#### TASK PROMPT
Reproduce the entries that follow precisely, setting aside any images.

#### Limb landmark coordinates
※

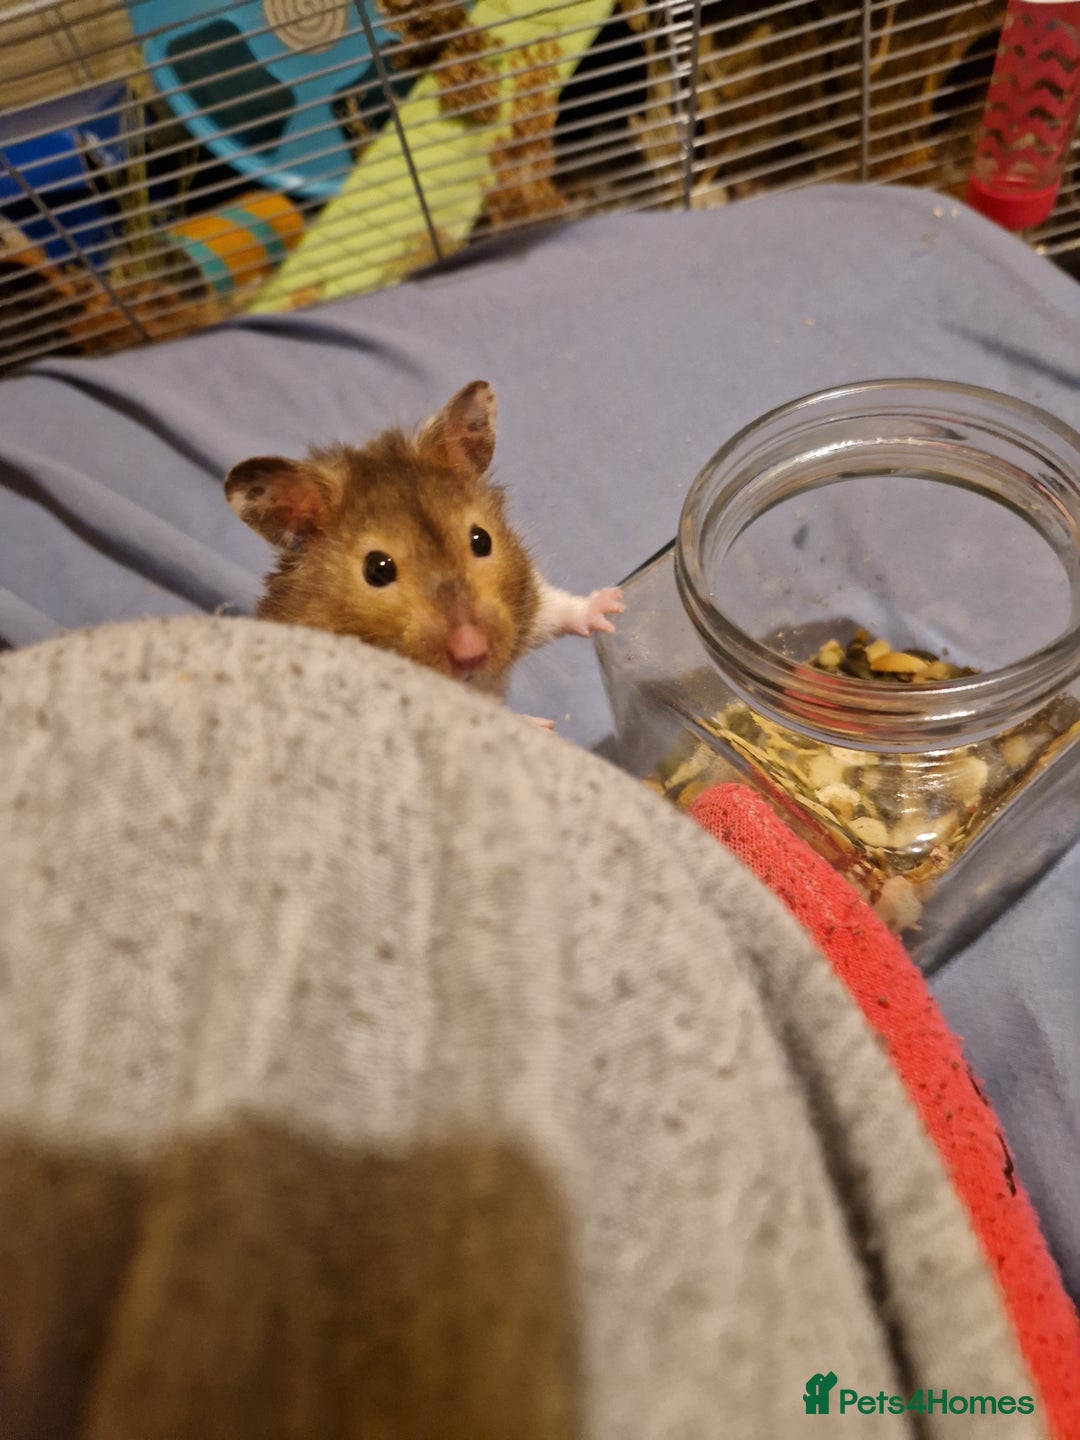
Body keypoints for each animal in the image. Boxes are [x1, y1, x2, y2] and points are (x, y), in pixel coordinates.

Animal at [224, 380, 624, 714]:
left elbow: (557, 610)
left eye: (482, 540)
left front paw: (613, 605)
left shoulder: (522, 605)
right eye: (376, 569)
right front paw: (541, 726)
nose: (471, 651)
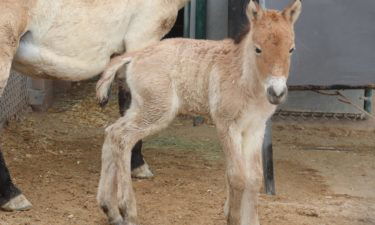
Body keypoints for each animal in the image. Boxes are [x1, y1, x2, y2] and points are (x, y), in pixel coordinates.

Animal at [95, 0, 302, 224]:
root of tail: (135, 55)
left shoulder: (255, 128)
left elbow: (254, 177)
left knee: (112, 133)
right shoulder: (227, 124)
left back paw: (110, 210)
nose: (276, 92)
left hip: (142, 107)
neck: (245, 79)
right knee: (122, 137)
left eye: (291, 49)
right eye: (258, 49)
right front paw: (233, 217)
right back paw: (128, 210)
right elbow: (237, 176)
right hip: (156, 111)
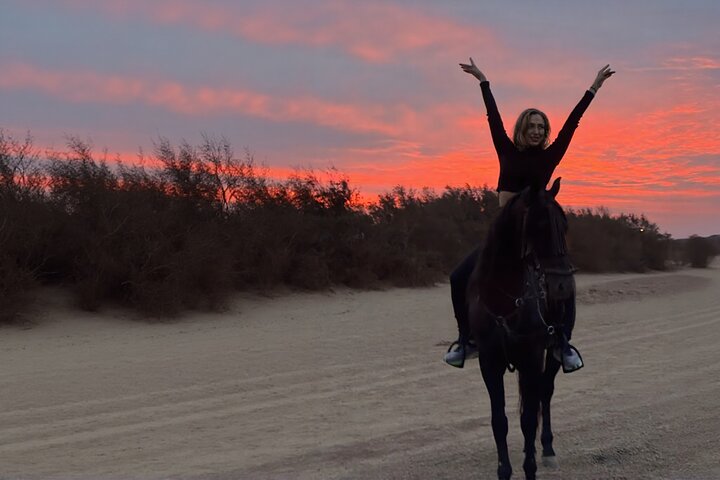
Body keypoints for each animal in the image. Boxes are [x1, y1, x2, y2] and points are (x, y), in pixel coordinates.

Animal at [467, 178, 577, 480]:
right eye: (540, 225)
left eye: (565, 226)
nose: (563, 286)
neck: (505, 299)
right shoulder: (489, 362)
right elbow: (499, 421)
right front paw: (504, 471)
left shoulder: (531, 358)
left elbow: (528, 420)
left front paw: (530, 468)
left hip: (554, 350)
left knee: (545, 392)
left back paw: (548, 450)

※

#### ANSWER SECTION
Body keypoints for each animal in the image. Boxes are [x1, y1, x2, y2] and points are (x, y), in pixel coordinates.

Animal at [224, 380, 624, 714]:
left elbow: (557, 610)
left eye: (482, 540)
left front paw: (613, 605)
left shoulder: (522, 605)
right eye: (376, 569)
right front paw: (541, 726)
nose: (471, 651)
Body keypoints for each animal in the image. Boxes are [x1, y1, x2, y2] and points are (x, y), in pixel coordinates.

Animal at [95, 0, 302, 224]:
root of tail: (135, 55)
left shoulder: (255, 128)
left elbow: (254, 177)
left knee: (112, 133)
right shoulder: (227, 124)
left back paw: (110, 210)
nose: (276, 92)
left hip: (142, 107)
neck: (245, 79)
right knee: (122, 137)
left eye: (291, 49)
right eye: (258, 49)
right front paw: (233, 217)
right back paw: (128, 210)
right elbow: (237, 176)
right hip: (156, 111)
Body keypoints for each animal in the image. Boxes are [x1, y1, x2, y2] and points are (x, y), in pixel coordinates.

Animal at [467, 178, 577, 480]:
right eye: (540, 225)
left eye: (565, 226)
nose: (563, 286)
neck: (505, 299)
right shoulder: (489, 362)
right elbow: (499, 421)
right front paw: (504, 471)
left shoulder: (531, 358)
left elbow: (528, 420)
left front paw: (530, 468)
left hip: (554, 350)
left knee: (545, 392)
left back paw: (548, 450)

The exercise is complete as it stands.